<no title> — BIOS-823-2020 1.0 documentation

Use this on the vm-managee cluster.

%%spark

[2]:

from pyspark import SparkContext
from pyspark.sql import SparkSession

sc =  SparkContext.getOrCreate()
spark = (
    SparkSession.builder
    .master("local")
    .appName("BIOS-823")
    .config("spark.executor.cores", 4)
    .getOrCreate()
)

1. Low-level API

Create an RDD with numbers from 1 to 100
Remove all numbers not divisible by 3
Square the numbers
Find the remainder modulo 7
Count the frequency of each digit from 0-6

[ ]:

2. High-level API

[40]:

from sklearn.datasets import load_iris
data, target = load_iris(return_X_y=True)

Combine the data and target variables into a pandas DataFrame with columns [‘sepal_length’, ‘sepal_width’, ‘petal_length’, ‘petal_width’, ‘species’]
Convert into a Spark DataFrame
Find the median and IQR for all measurements by species

[ ]:

3. Spark ML

In this exercise you will use Spark to build and run a machine learning pipeline to separate ‘ham’ from ‘spam’ in SMS text messages. Then you will use the pipeline to classify SMS texts.

Create a Pandas DataFraem from the data in the fileSMSSpamCollection where each line is tab separated into (label, text). If you find that the read_xxx function in Pandas does not do the job correctly, read in the file line by line before converting to a DataFrame. Create an index column so that each row has a unique number id.

MATERIAL SUPPLIED:
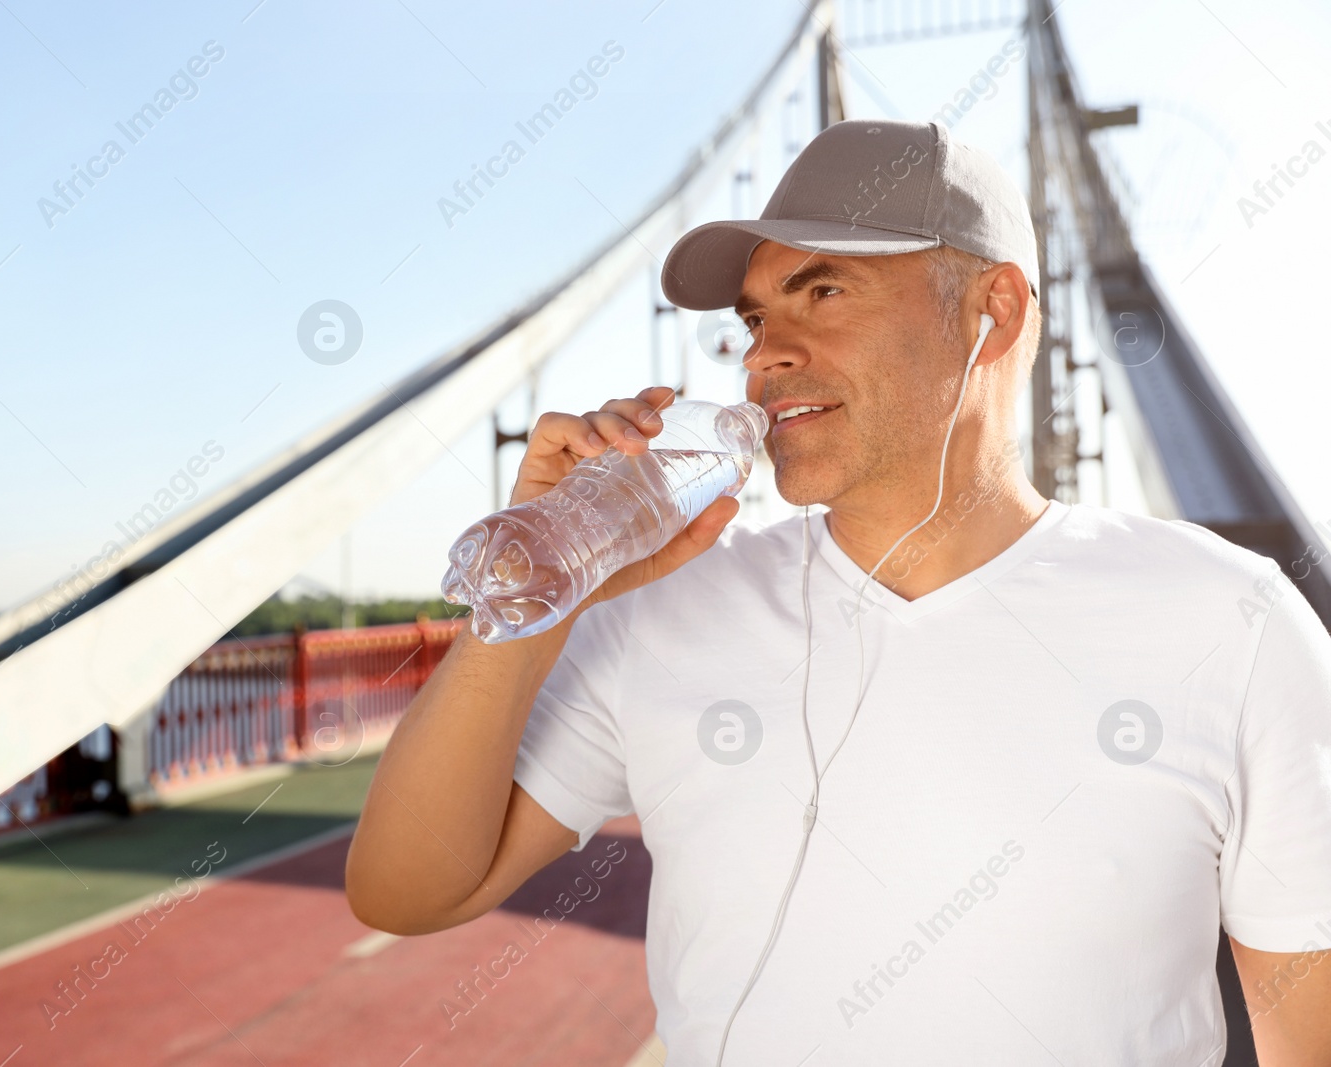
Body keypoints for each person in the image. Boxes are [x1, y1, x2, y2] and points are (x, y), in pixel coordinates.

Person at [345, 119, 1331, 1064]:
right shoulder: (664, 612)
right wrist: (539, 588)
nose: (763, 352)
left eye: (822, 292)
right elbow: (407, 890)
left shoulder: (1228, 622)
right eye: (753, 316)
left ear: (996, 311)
...
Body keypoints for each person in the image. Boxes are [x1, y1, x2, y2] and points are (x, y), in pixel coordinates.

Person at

YOUR INSTRUCTIONS:
Write out the passage of the Spark exercise page from "3. Spark ML" up to and including "unique number id.", with no changes. Work from the Spark exercise page alone and leave the rows aside.

TASK ANSWER:
3. Spark ML

In this exercise you will use Spark to build and run a machine learning pipeline to separate ‘ham’ from ‘spam’ in SMS text messages. Then you will use the pipeline to classify SMS texts.

Create a Pandas DataFraem from the data in the fileSMSSpamCollection where each line is tab separated into (label, text). If you find that the read_xxx function in Pandas does not do the job correctly, read in the file line by line before converting to a DataFrame. Create an index column so that each row has a unique number id.